17 de diciembre de 2014

El gen mutado que eleva el riesgo de metástasis en cáncer de pulmón

Junto a este trabajo se premia otro sobre un dispositivo que controla movimientos de órganos y reduce efectos secundarios de radiaciones

El gen mutado que eleva el riesgo de metástasis en cáncer de pulmón
EUROPA PRESS/H. VIRGEN DEL ROCÍO

   SEVILLA, 17 Dic. (EUROPA PRESS) -

   El hallazgo de una mutación genética, que predice un mayor riesgo de padecer metástasis por cáncer de pulmón, y los beneficios del uso de un dispositivo desarrollado por el Hospital Virgen del Rocío y patentado por el Servicio Andaluz de Salud (SAS), que minimiza los efectos secundarios de las radiaciones, han merecido dos premios a los mejores trabajos del último Congreso de la Sociedad Española de Cancerología.

   En concreto, 163 pacientes han participado en el estudio donde el oncólogo radioterápico José López Guerra ha detallado la relación existente entre la presencia de mutaciones (polimorfismos de nucleótido simple, SNP) del gen HSPB1 y la evolución clínica de pacientes con cáncer de pulmón tratados con radioterapia y quimioterapia. En este ensayo se han descrito tres mutaciones (RS2868370, RS2868371, y RS7459185) del gen HSPB1 y ha resultado que los pacientes que presentan genotipos mutados del polimorfismo RS2868370 tienen un mayor riesgo de presentar metástasis.
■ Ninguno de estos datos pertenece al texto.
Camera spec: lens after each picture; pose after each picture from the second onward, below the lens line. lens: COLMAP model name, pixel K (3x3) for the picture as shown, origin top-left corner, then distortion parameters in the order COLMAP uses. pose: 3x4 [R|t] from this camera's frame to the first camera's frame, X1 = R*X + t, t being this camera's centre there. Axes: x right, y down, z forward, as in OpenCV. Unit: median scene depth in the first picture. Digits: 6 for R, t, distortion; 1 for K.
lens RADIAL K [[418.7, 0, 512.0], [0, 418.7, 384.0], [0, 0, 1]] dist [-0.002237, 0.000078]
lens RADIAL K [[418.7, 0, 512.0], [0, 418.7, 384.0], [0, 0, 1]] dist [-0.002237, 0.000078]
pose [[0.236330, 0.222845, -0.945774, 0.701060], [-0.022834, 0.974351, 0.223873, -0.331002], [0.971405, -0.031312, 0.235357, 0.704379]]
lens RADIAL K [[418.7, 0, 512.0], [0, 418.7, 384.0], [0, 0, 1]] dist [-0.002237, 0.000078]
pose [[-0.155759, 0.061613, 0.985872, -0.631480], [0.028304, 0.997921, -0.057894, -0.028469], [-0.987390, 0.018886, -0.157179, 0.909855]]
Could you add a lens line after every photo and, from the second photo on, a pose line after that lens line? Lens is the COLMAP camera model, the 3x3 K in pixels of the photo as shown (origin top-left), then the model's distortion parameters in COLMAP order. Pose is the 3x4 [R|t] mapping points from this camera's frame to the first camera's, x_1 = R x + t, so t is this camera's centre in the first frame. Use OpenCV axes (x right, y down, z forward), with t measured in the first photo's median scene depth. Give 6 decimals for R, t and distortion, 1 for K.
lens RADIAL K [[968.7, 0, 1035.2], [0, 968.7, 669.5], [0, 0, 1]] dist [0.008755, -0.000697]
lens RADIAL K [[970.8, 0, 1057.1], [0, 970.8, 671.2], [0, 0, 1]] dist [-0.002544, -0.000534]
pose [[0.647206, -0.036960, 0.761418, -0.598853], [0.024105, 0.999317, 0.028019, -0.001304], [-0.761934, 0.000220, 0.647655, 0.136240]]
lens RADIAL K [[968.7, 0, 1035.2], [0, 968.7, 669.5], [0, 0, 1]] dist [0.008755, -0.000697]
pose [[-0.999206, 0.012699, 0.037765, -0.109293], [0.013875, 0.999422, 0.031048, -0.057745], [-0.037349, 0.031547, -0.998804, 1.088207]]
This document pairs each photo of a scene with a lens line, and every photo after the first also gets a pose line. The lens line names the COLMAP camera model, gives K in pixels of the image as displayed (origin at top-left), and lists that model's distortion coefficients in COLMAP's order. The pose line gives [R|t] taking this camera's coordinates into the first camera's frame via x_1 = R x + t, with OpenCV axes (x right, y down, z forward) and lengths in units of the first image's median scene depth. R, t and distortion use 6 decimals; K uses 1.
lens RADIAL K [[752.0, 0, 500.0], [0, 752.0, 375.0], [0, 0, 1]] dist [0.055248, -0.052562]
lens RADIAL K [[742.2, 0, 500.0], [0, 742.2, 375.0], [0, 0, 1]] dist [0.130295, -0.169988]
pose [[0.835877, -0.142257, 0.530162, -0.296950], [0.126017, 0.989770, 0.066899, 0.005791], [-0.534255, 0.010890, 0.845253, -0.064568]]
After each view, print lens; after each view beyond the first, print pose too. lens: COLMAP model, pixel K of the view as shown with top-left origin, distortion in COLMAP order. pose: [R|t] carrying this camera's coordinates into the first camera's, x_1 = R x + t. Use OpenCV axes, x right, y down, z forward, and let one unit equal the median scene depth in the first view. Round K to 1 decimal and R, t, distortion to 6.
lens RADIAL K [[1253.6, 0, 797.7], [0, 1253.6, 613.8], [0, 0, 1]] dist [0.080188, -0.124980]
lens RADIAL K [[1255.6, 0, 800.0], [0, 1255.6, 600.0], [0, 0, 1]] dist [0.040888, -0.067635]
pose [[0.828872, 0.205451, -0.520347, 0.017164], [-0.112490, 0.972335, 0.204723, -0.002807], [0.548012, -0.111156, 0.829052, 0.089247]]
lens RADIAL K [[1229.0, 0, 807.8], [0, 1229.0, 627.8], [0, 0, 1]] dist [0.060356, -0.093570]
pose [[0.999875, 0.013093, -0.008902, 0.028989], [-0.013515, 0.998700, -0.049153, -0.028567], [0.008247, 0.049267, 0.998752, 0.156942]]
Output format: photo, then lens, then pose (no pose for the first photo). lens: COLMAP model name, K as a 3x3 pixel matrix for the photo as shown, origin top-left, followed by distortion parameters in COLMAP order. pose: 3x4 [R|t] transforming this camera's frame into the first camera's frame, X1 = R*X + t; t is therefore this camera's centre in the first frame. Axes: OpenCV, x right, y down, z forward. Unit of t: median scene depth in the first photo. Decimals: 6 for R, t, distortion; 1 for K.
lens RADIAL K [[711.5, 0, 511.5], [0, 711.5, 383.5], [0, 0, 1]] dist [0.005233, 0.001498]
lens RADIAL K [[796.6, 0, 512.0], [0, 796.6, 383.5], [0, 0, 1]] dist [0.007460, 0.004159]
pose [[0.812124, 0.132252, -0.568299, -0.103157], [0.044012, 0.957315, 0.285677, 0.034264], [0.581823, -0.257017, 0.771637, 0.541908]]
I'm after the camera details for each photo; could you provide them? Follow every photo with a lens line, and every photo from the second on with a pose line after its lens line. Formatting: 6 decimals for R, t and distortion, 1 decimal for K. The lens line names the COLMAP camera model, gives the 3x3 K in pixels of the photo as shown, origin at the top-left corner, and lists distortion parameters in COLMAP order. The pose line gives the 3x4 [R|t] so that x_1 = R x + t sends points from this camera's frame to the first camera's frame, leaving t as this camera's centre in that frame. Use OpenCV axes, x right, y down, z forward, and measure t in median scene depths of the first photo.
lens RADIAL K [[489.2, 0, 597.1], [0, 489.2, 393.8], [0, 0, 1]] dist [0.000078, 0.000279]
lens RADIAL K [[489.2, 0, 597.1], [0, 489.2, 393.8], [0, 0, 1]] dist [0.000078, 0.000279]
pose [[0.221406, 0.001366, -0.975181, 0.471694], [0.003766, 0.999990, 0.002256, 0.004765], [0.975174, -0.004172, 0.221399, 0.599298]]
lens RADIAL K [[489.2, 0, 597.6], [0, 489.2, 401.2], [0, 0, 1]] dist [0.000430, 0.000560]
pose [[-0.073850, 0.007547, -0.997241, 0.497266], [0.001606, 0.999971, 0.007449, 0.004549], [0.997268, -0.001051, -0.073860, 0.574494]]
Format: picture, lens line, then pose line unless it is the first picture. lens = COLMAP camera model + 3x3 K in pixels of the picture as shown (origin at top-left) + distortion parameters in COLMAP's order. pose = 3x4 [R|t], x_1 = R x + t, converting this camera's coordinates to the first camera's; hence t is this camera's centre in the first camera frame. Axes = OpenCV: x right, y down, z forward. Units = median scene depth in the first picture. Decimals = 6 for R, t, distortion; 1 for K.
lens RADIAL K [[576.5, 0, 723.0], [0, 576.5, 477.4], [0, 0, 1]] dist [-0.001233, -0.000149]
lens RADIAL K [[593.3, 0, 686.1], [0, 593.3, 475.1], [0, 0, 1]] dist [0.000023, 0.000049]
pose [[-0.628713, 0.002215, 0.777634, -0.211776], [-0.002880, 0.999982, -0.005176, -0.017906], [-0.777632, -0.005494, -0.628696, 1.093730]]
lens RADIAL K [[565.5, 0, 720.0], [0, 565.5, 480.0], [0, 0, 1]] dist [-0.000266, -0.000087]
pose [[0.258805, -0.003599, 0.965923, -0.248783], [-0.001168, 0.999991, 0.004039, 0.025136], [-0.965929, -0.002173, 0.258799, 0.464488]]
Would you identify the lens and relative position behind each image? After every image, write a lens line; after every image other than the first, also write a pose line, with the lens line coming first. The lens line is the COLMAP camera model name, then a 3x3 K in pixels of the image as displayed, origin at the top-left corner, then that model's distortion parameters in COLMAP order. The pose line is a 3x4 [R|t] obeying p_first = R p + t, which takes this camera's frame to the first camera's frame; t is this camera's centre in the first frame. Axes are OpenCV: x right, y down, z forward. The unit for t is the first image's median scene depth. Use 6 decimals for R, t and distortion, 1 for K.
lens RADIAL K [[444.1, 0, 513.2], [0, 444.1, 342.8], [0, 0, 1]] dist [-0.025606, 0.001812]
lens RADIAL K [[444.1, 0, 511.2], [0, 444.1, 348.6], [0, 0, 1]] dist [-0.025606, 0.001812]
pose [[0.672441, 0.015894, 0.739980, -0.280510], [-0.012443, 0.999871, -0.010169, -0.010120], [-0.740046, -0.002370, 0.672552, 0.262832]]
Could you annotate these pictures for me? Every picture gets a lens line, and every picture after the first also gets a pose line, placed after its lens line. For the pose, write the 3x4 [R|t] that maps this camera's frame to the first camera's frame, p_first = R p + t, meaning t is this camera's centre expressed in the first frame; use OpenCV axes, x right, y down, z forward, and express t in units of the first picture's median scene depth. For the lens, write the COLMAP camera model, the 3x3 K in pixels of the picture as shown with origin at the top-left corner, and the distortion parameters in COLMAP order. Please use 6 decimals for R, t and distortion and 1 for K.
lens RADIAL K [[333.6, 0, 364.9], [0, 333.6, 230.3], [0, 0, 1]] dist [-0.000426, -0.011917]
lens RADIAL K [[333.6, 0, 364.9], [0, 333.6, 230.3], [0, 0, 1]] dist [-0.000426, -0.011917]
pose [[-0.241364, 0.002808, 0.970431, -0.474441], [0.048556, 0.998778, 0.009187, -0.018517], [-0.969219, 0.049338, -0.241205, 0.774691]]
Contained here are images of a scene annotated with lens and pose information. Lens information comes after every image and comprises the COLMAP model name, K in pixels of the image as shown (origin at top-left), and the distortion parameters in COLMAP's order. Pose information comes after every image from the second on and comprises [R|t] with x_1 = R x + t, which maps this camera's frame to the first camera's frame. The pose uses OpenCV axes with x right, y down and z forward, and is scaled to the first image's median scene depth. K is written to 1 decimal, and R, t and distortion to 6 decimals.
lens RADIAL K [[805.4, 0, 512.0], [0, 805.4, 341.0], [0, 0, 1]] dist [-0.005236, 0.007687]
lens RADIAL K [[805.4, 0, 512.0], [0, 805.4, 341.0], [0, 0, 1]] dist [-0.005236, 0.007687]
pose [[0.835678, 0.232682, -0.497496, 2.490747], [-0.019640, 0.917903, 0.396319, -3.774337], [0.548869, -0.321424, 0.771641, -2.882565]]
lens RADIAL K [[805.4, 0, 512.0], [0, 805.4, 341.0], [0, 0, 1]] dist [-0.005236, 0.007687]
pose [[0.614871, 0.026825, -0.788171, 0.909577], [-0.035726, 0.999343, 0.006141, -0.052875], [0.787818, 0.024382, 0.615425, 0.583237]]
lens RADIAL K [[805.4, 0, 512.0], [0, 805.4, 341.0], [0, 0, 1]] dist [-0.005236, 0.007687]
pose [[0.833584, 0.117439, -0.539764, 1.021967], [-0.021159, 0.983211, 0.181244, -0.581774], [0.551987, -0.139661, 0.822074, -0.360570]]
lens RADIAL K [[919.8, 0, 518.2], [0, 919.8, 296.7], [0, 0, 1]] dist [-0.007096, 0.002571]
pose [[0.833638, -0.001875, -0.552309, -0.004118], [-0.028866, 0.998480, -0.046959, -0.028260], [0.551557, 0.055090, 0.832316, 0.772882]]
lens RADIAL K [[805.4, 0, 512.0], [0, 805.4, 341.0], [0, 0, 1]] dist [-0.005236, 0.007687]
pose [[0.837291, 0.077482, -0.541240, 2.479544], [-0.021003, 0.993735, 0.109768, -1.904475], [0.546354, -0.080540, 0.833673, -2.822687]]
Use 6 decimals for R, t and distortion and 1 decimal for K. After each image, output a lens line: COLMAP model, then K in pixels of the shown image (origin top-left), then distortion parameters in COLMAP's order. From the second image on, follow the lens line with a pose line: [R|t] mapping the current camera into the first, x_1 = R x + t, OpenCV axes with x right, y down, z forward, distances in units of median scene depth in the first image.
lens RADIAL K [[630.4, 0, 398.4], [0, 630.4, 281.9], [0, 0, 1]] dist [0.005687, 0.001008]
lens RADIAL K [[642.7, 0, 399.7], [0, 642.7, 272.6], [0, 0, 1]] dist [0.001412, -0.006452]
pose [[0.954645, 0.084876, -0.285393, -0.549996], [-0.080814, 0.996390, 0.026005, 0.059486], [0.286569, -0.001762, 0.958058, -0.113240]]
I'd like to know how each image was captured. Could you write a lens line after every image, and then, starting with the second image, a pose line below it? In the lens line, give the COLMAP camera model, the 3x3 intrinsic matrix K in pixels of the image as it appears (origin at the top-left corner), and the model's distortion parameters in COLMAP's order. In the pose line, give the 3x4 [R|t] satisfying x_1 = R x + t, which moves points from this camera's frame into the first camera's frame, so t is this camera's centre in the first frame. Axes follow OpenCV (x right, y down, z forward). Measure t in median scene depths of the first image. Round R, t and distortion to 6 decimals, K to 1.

   Según la responsable de la Unidad, María José Ortiz Gordillo, "este resultado abre la posibilidad de utilizar este biomarcador como factor predictivo y permitir en un futuro seleccionar diferentes estrategias de tratamiento para estos pacientes". De hecho, esta especialista considera que para seguir avanzado en el tratamiento del cáncer es imprescindible la investigación de laboratorio, de las nuevas tecnologías y de la clínica, así como evaluar los resultados en salud.

   En esta línea, se ha presentado también con éxito los resultados del uso del eXaCradle, un dispositivo desarrollado por el radiofísico del Hospital Virgen del Rocío Santiago Velázquez Miranda y patentado por el Servicio Andaluz de Salud, que controla los movimientos fisiológicos de los órganos internos empleando el procedimiento dampening (de amortiguación). Este método ofrece un mayor confort que otros sistemas, no es invasivo, permite irradiar con gran precisión y reduce el tiempo de tratamiento.

   Este reconocimiento viene a premiar el esfuerzo de un equipo formado por médicos oncólogos radioterápicos, radiofísicos, enfermería, técnicos especialistas en radioterapia y demás personal de gestión y servicio que compone la Unidad de Oncología Radioterápica. En total, y según una nota de prensa, estos profesionales han presentado 21 comunicaciones sobre resultados en salud de diversas patologías oncológicas, así como sobre las implicaciones de las nuevas innovaciones disponibles en control del cáncer y la reducción de los efectos secundarios.

   Estos beneficios han sido verificados mediante el uso de un escáner con el equipo de tratamiento antes y después de cada sesión para lesiones tumorales en glándula suprarrenal, según la oncóloga radioterápica María Rivero Silva, premiada por dicho trabajo.

   Precisamente el uso de este dispositivo, capaz de reducir hasta diez veces el número de sesiones de radioterapia para vencer un tumor, ha merecido también otro reconocimiento, en los l Premios de la plataforma Historias de Luz. Santiago Velázquez junto a la oncóloga radioterápica del Hospital Virgen del Rocío Elena Montero han recibido en el Teatro CajaGranada de manos de la presidenta de la Junta de Andalucía, Susana Díaz, el galardón La Palma de la categoría de Salud, por la participación de la Unidad en un vídeo que difunde los avances logrados en esta especialidad y acerca a la ciudadanía las investigaciones, y los logros que se han llevado a cabo en el tratamiento del cáncer.

   En concreto, la Unidad de Oncología Radioterápica mantiene en la actualidad cinco proyectos de investigación financiados para estudios en cáncer de mama, pulmón y próstata, los más frecuentes en mujer (mama) y hombres (pulmón y próstata). Todo ello, con el apoyo de ayudas a la investigación del Instituto Carlos III y de la Consejería de Salud de la Junta de Andalucía.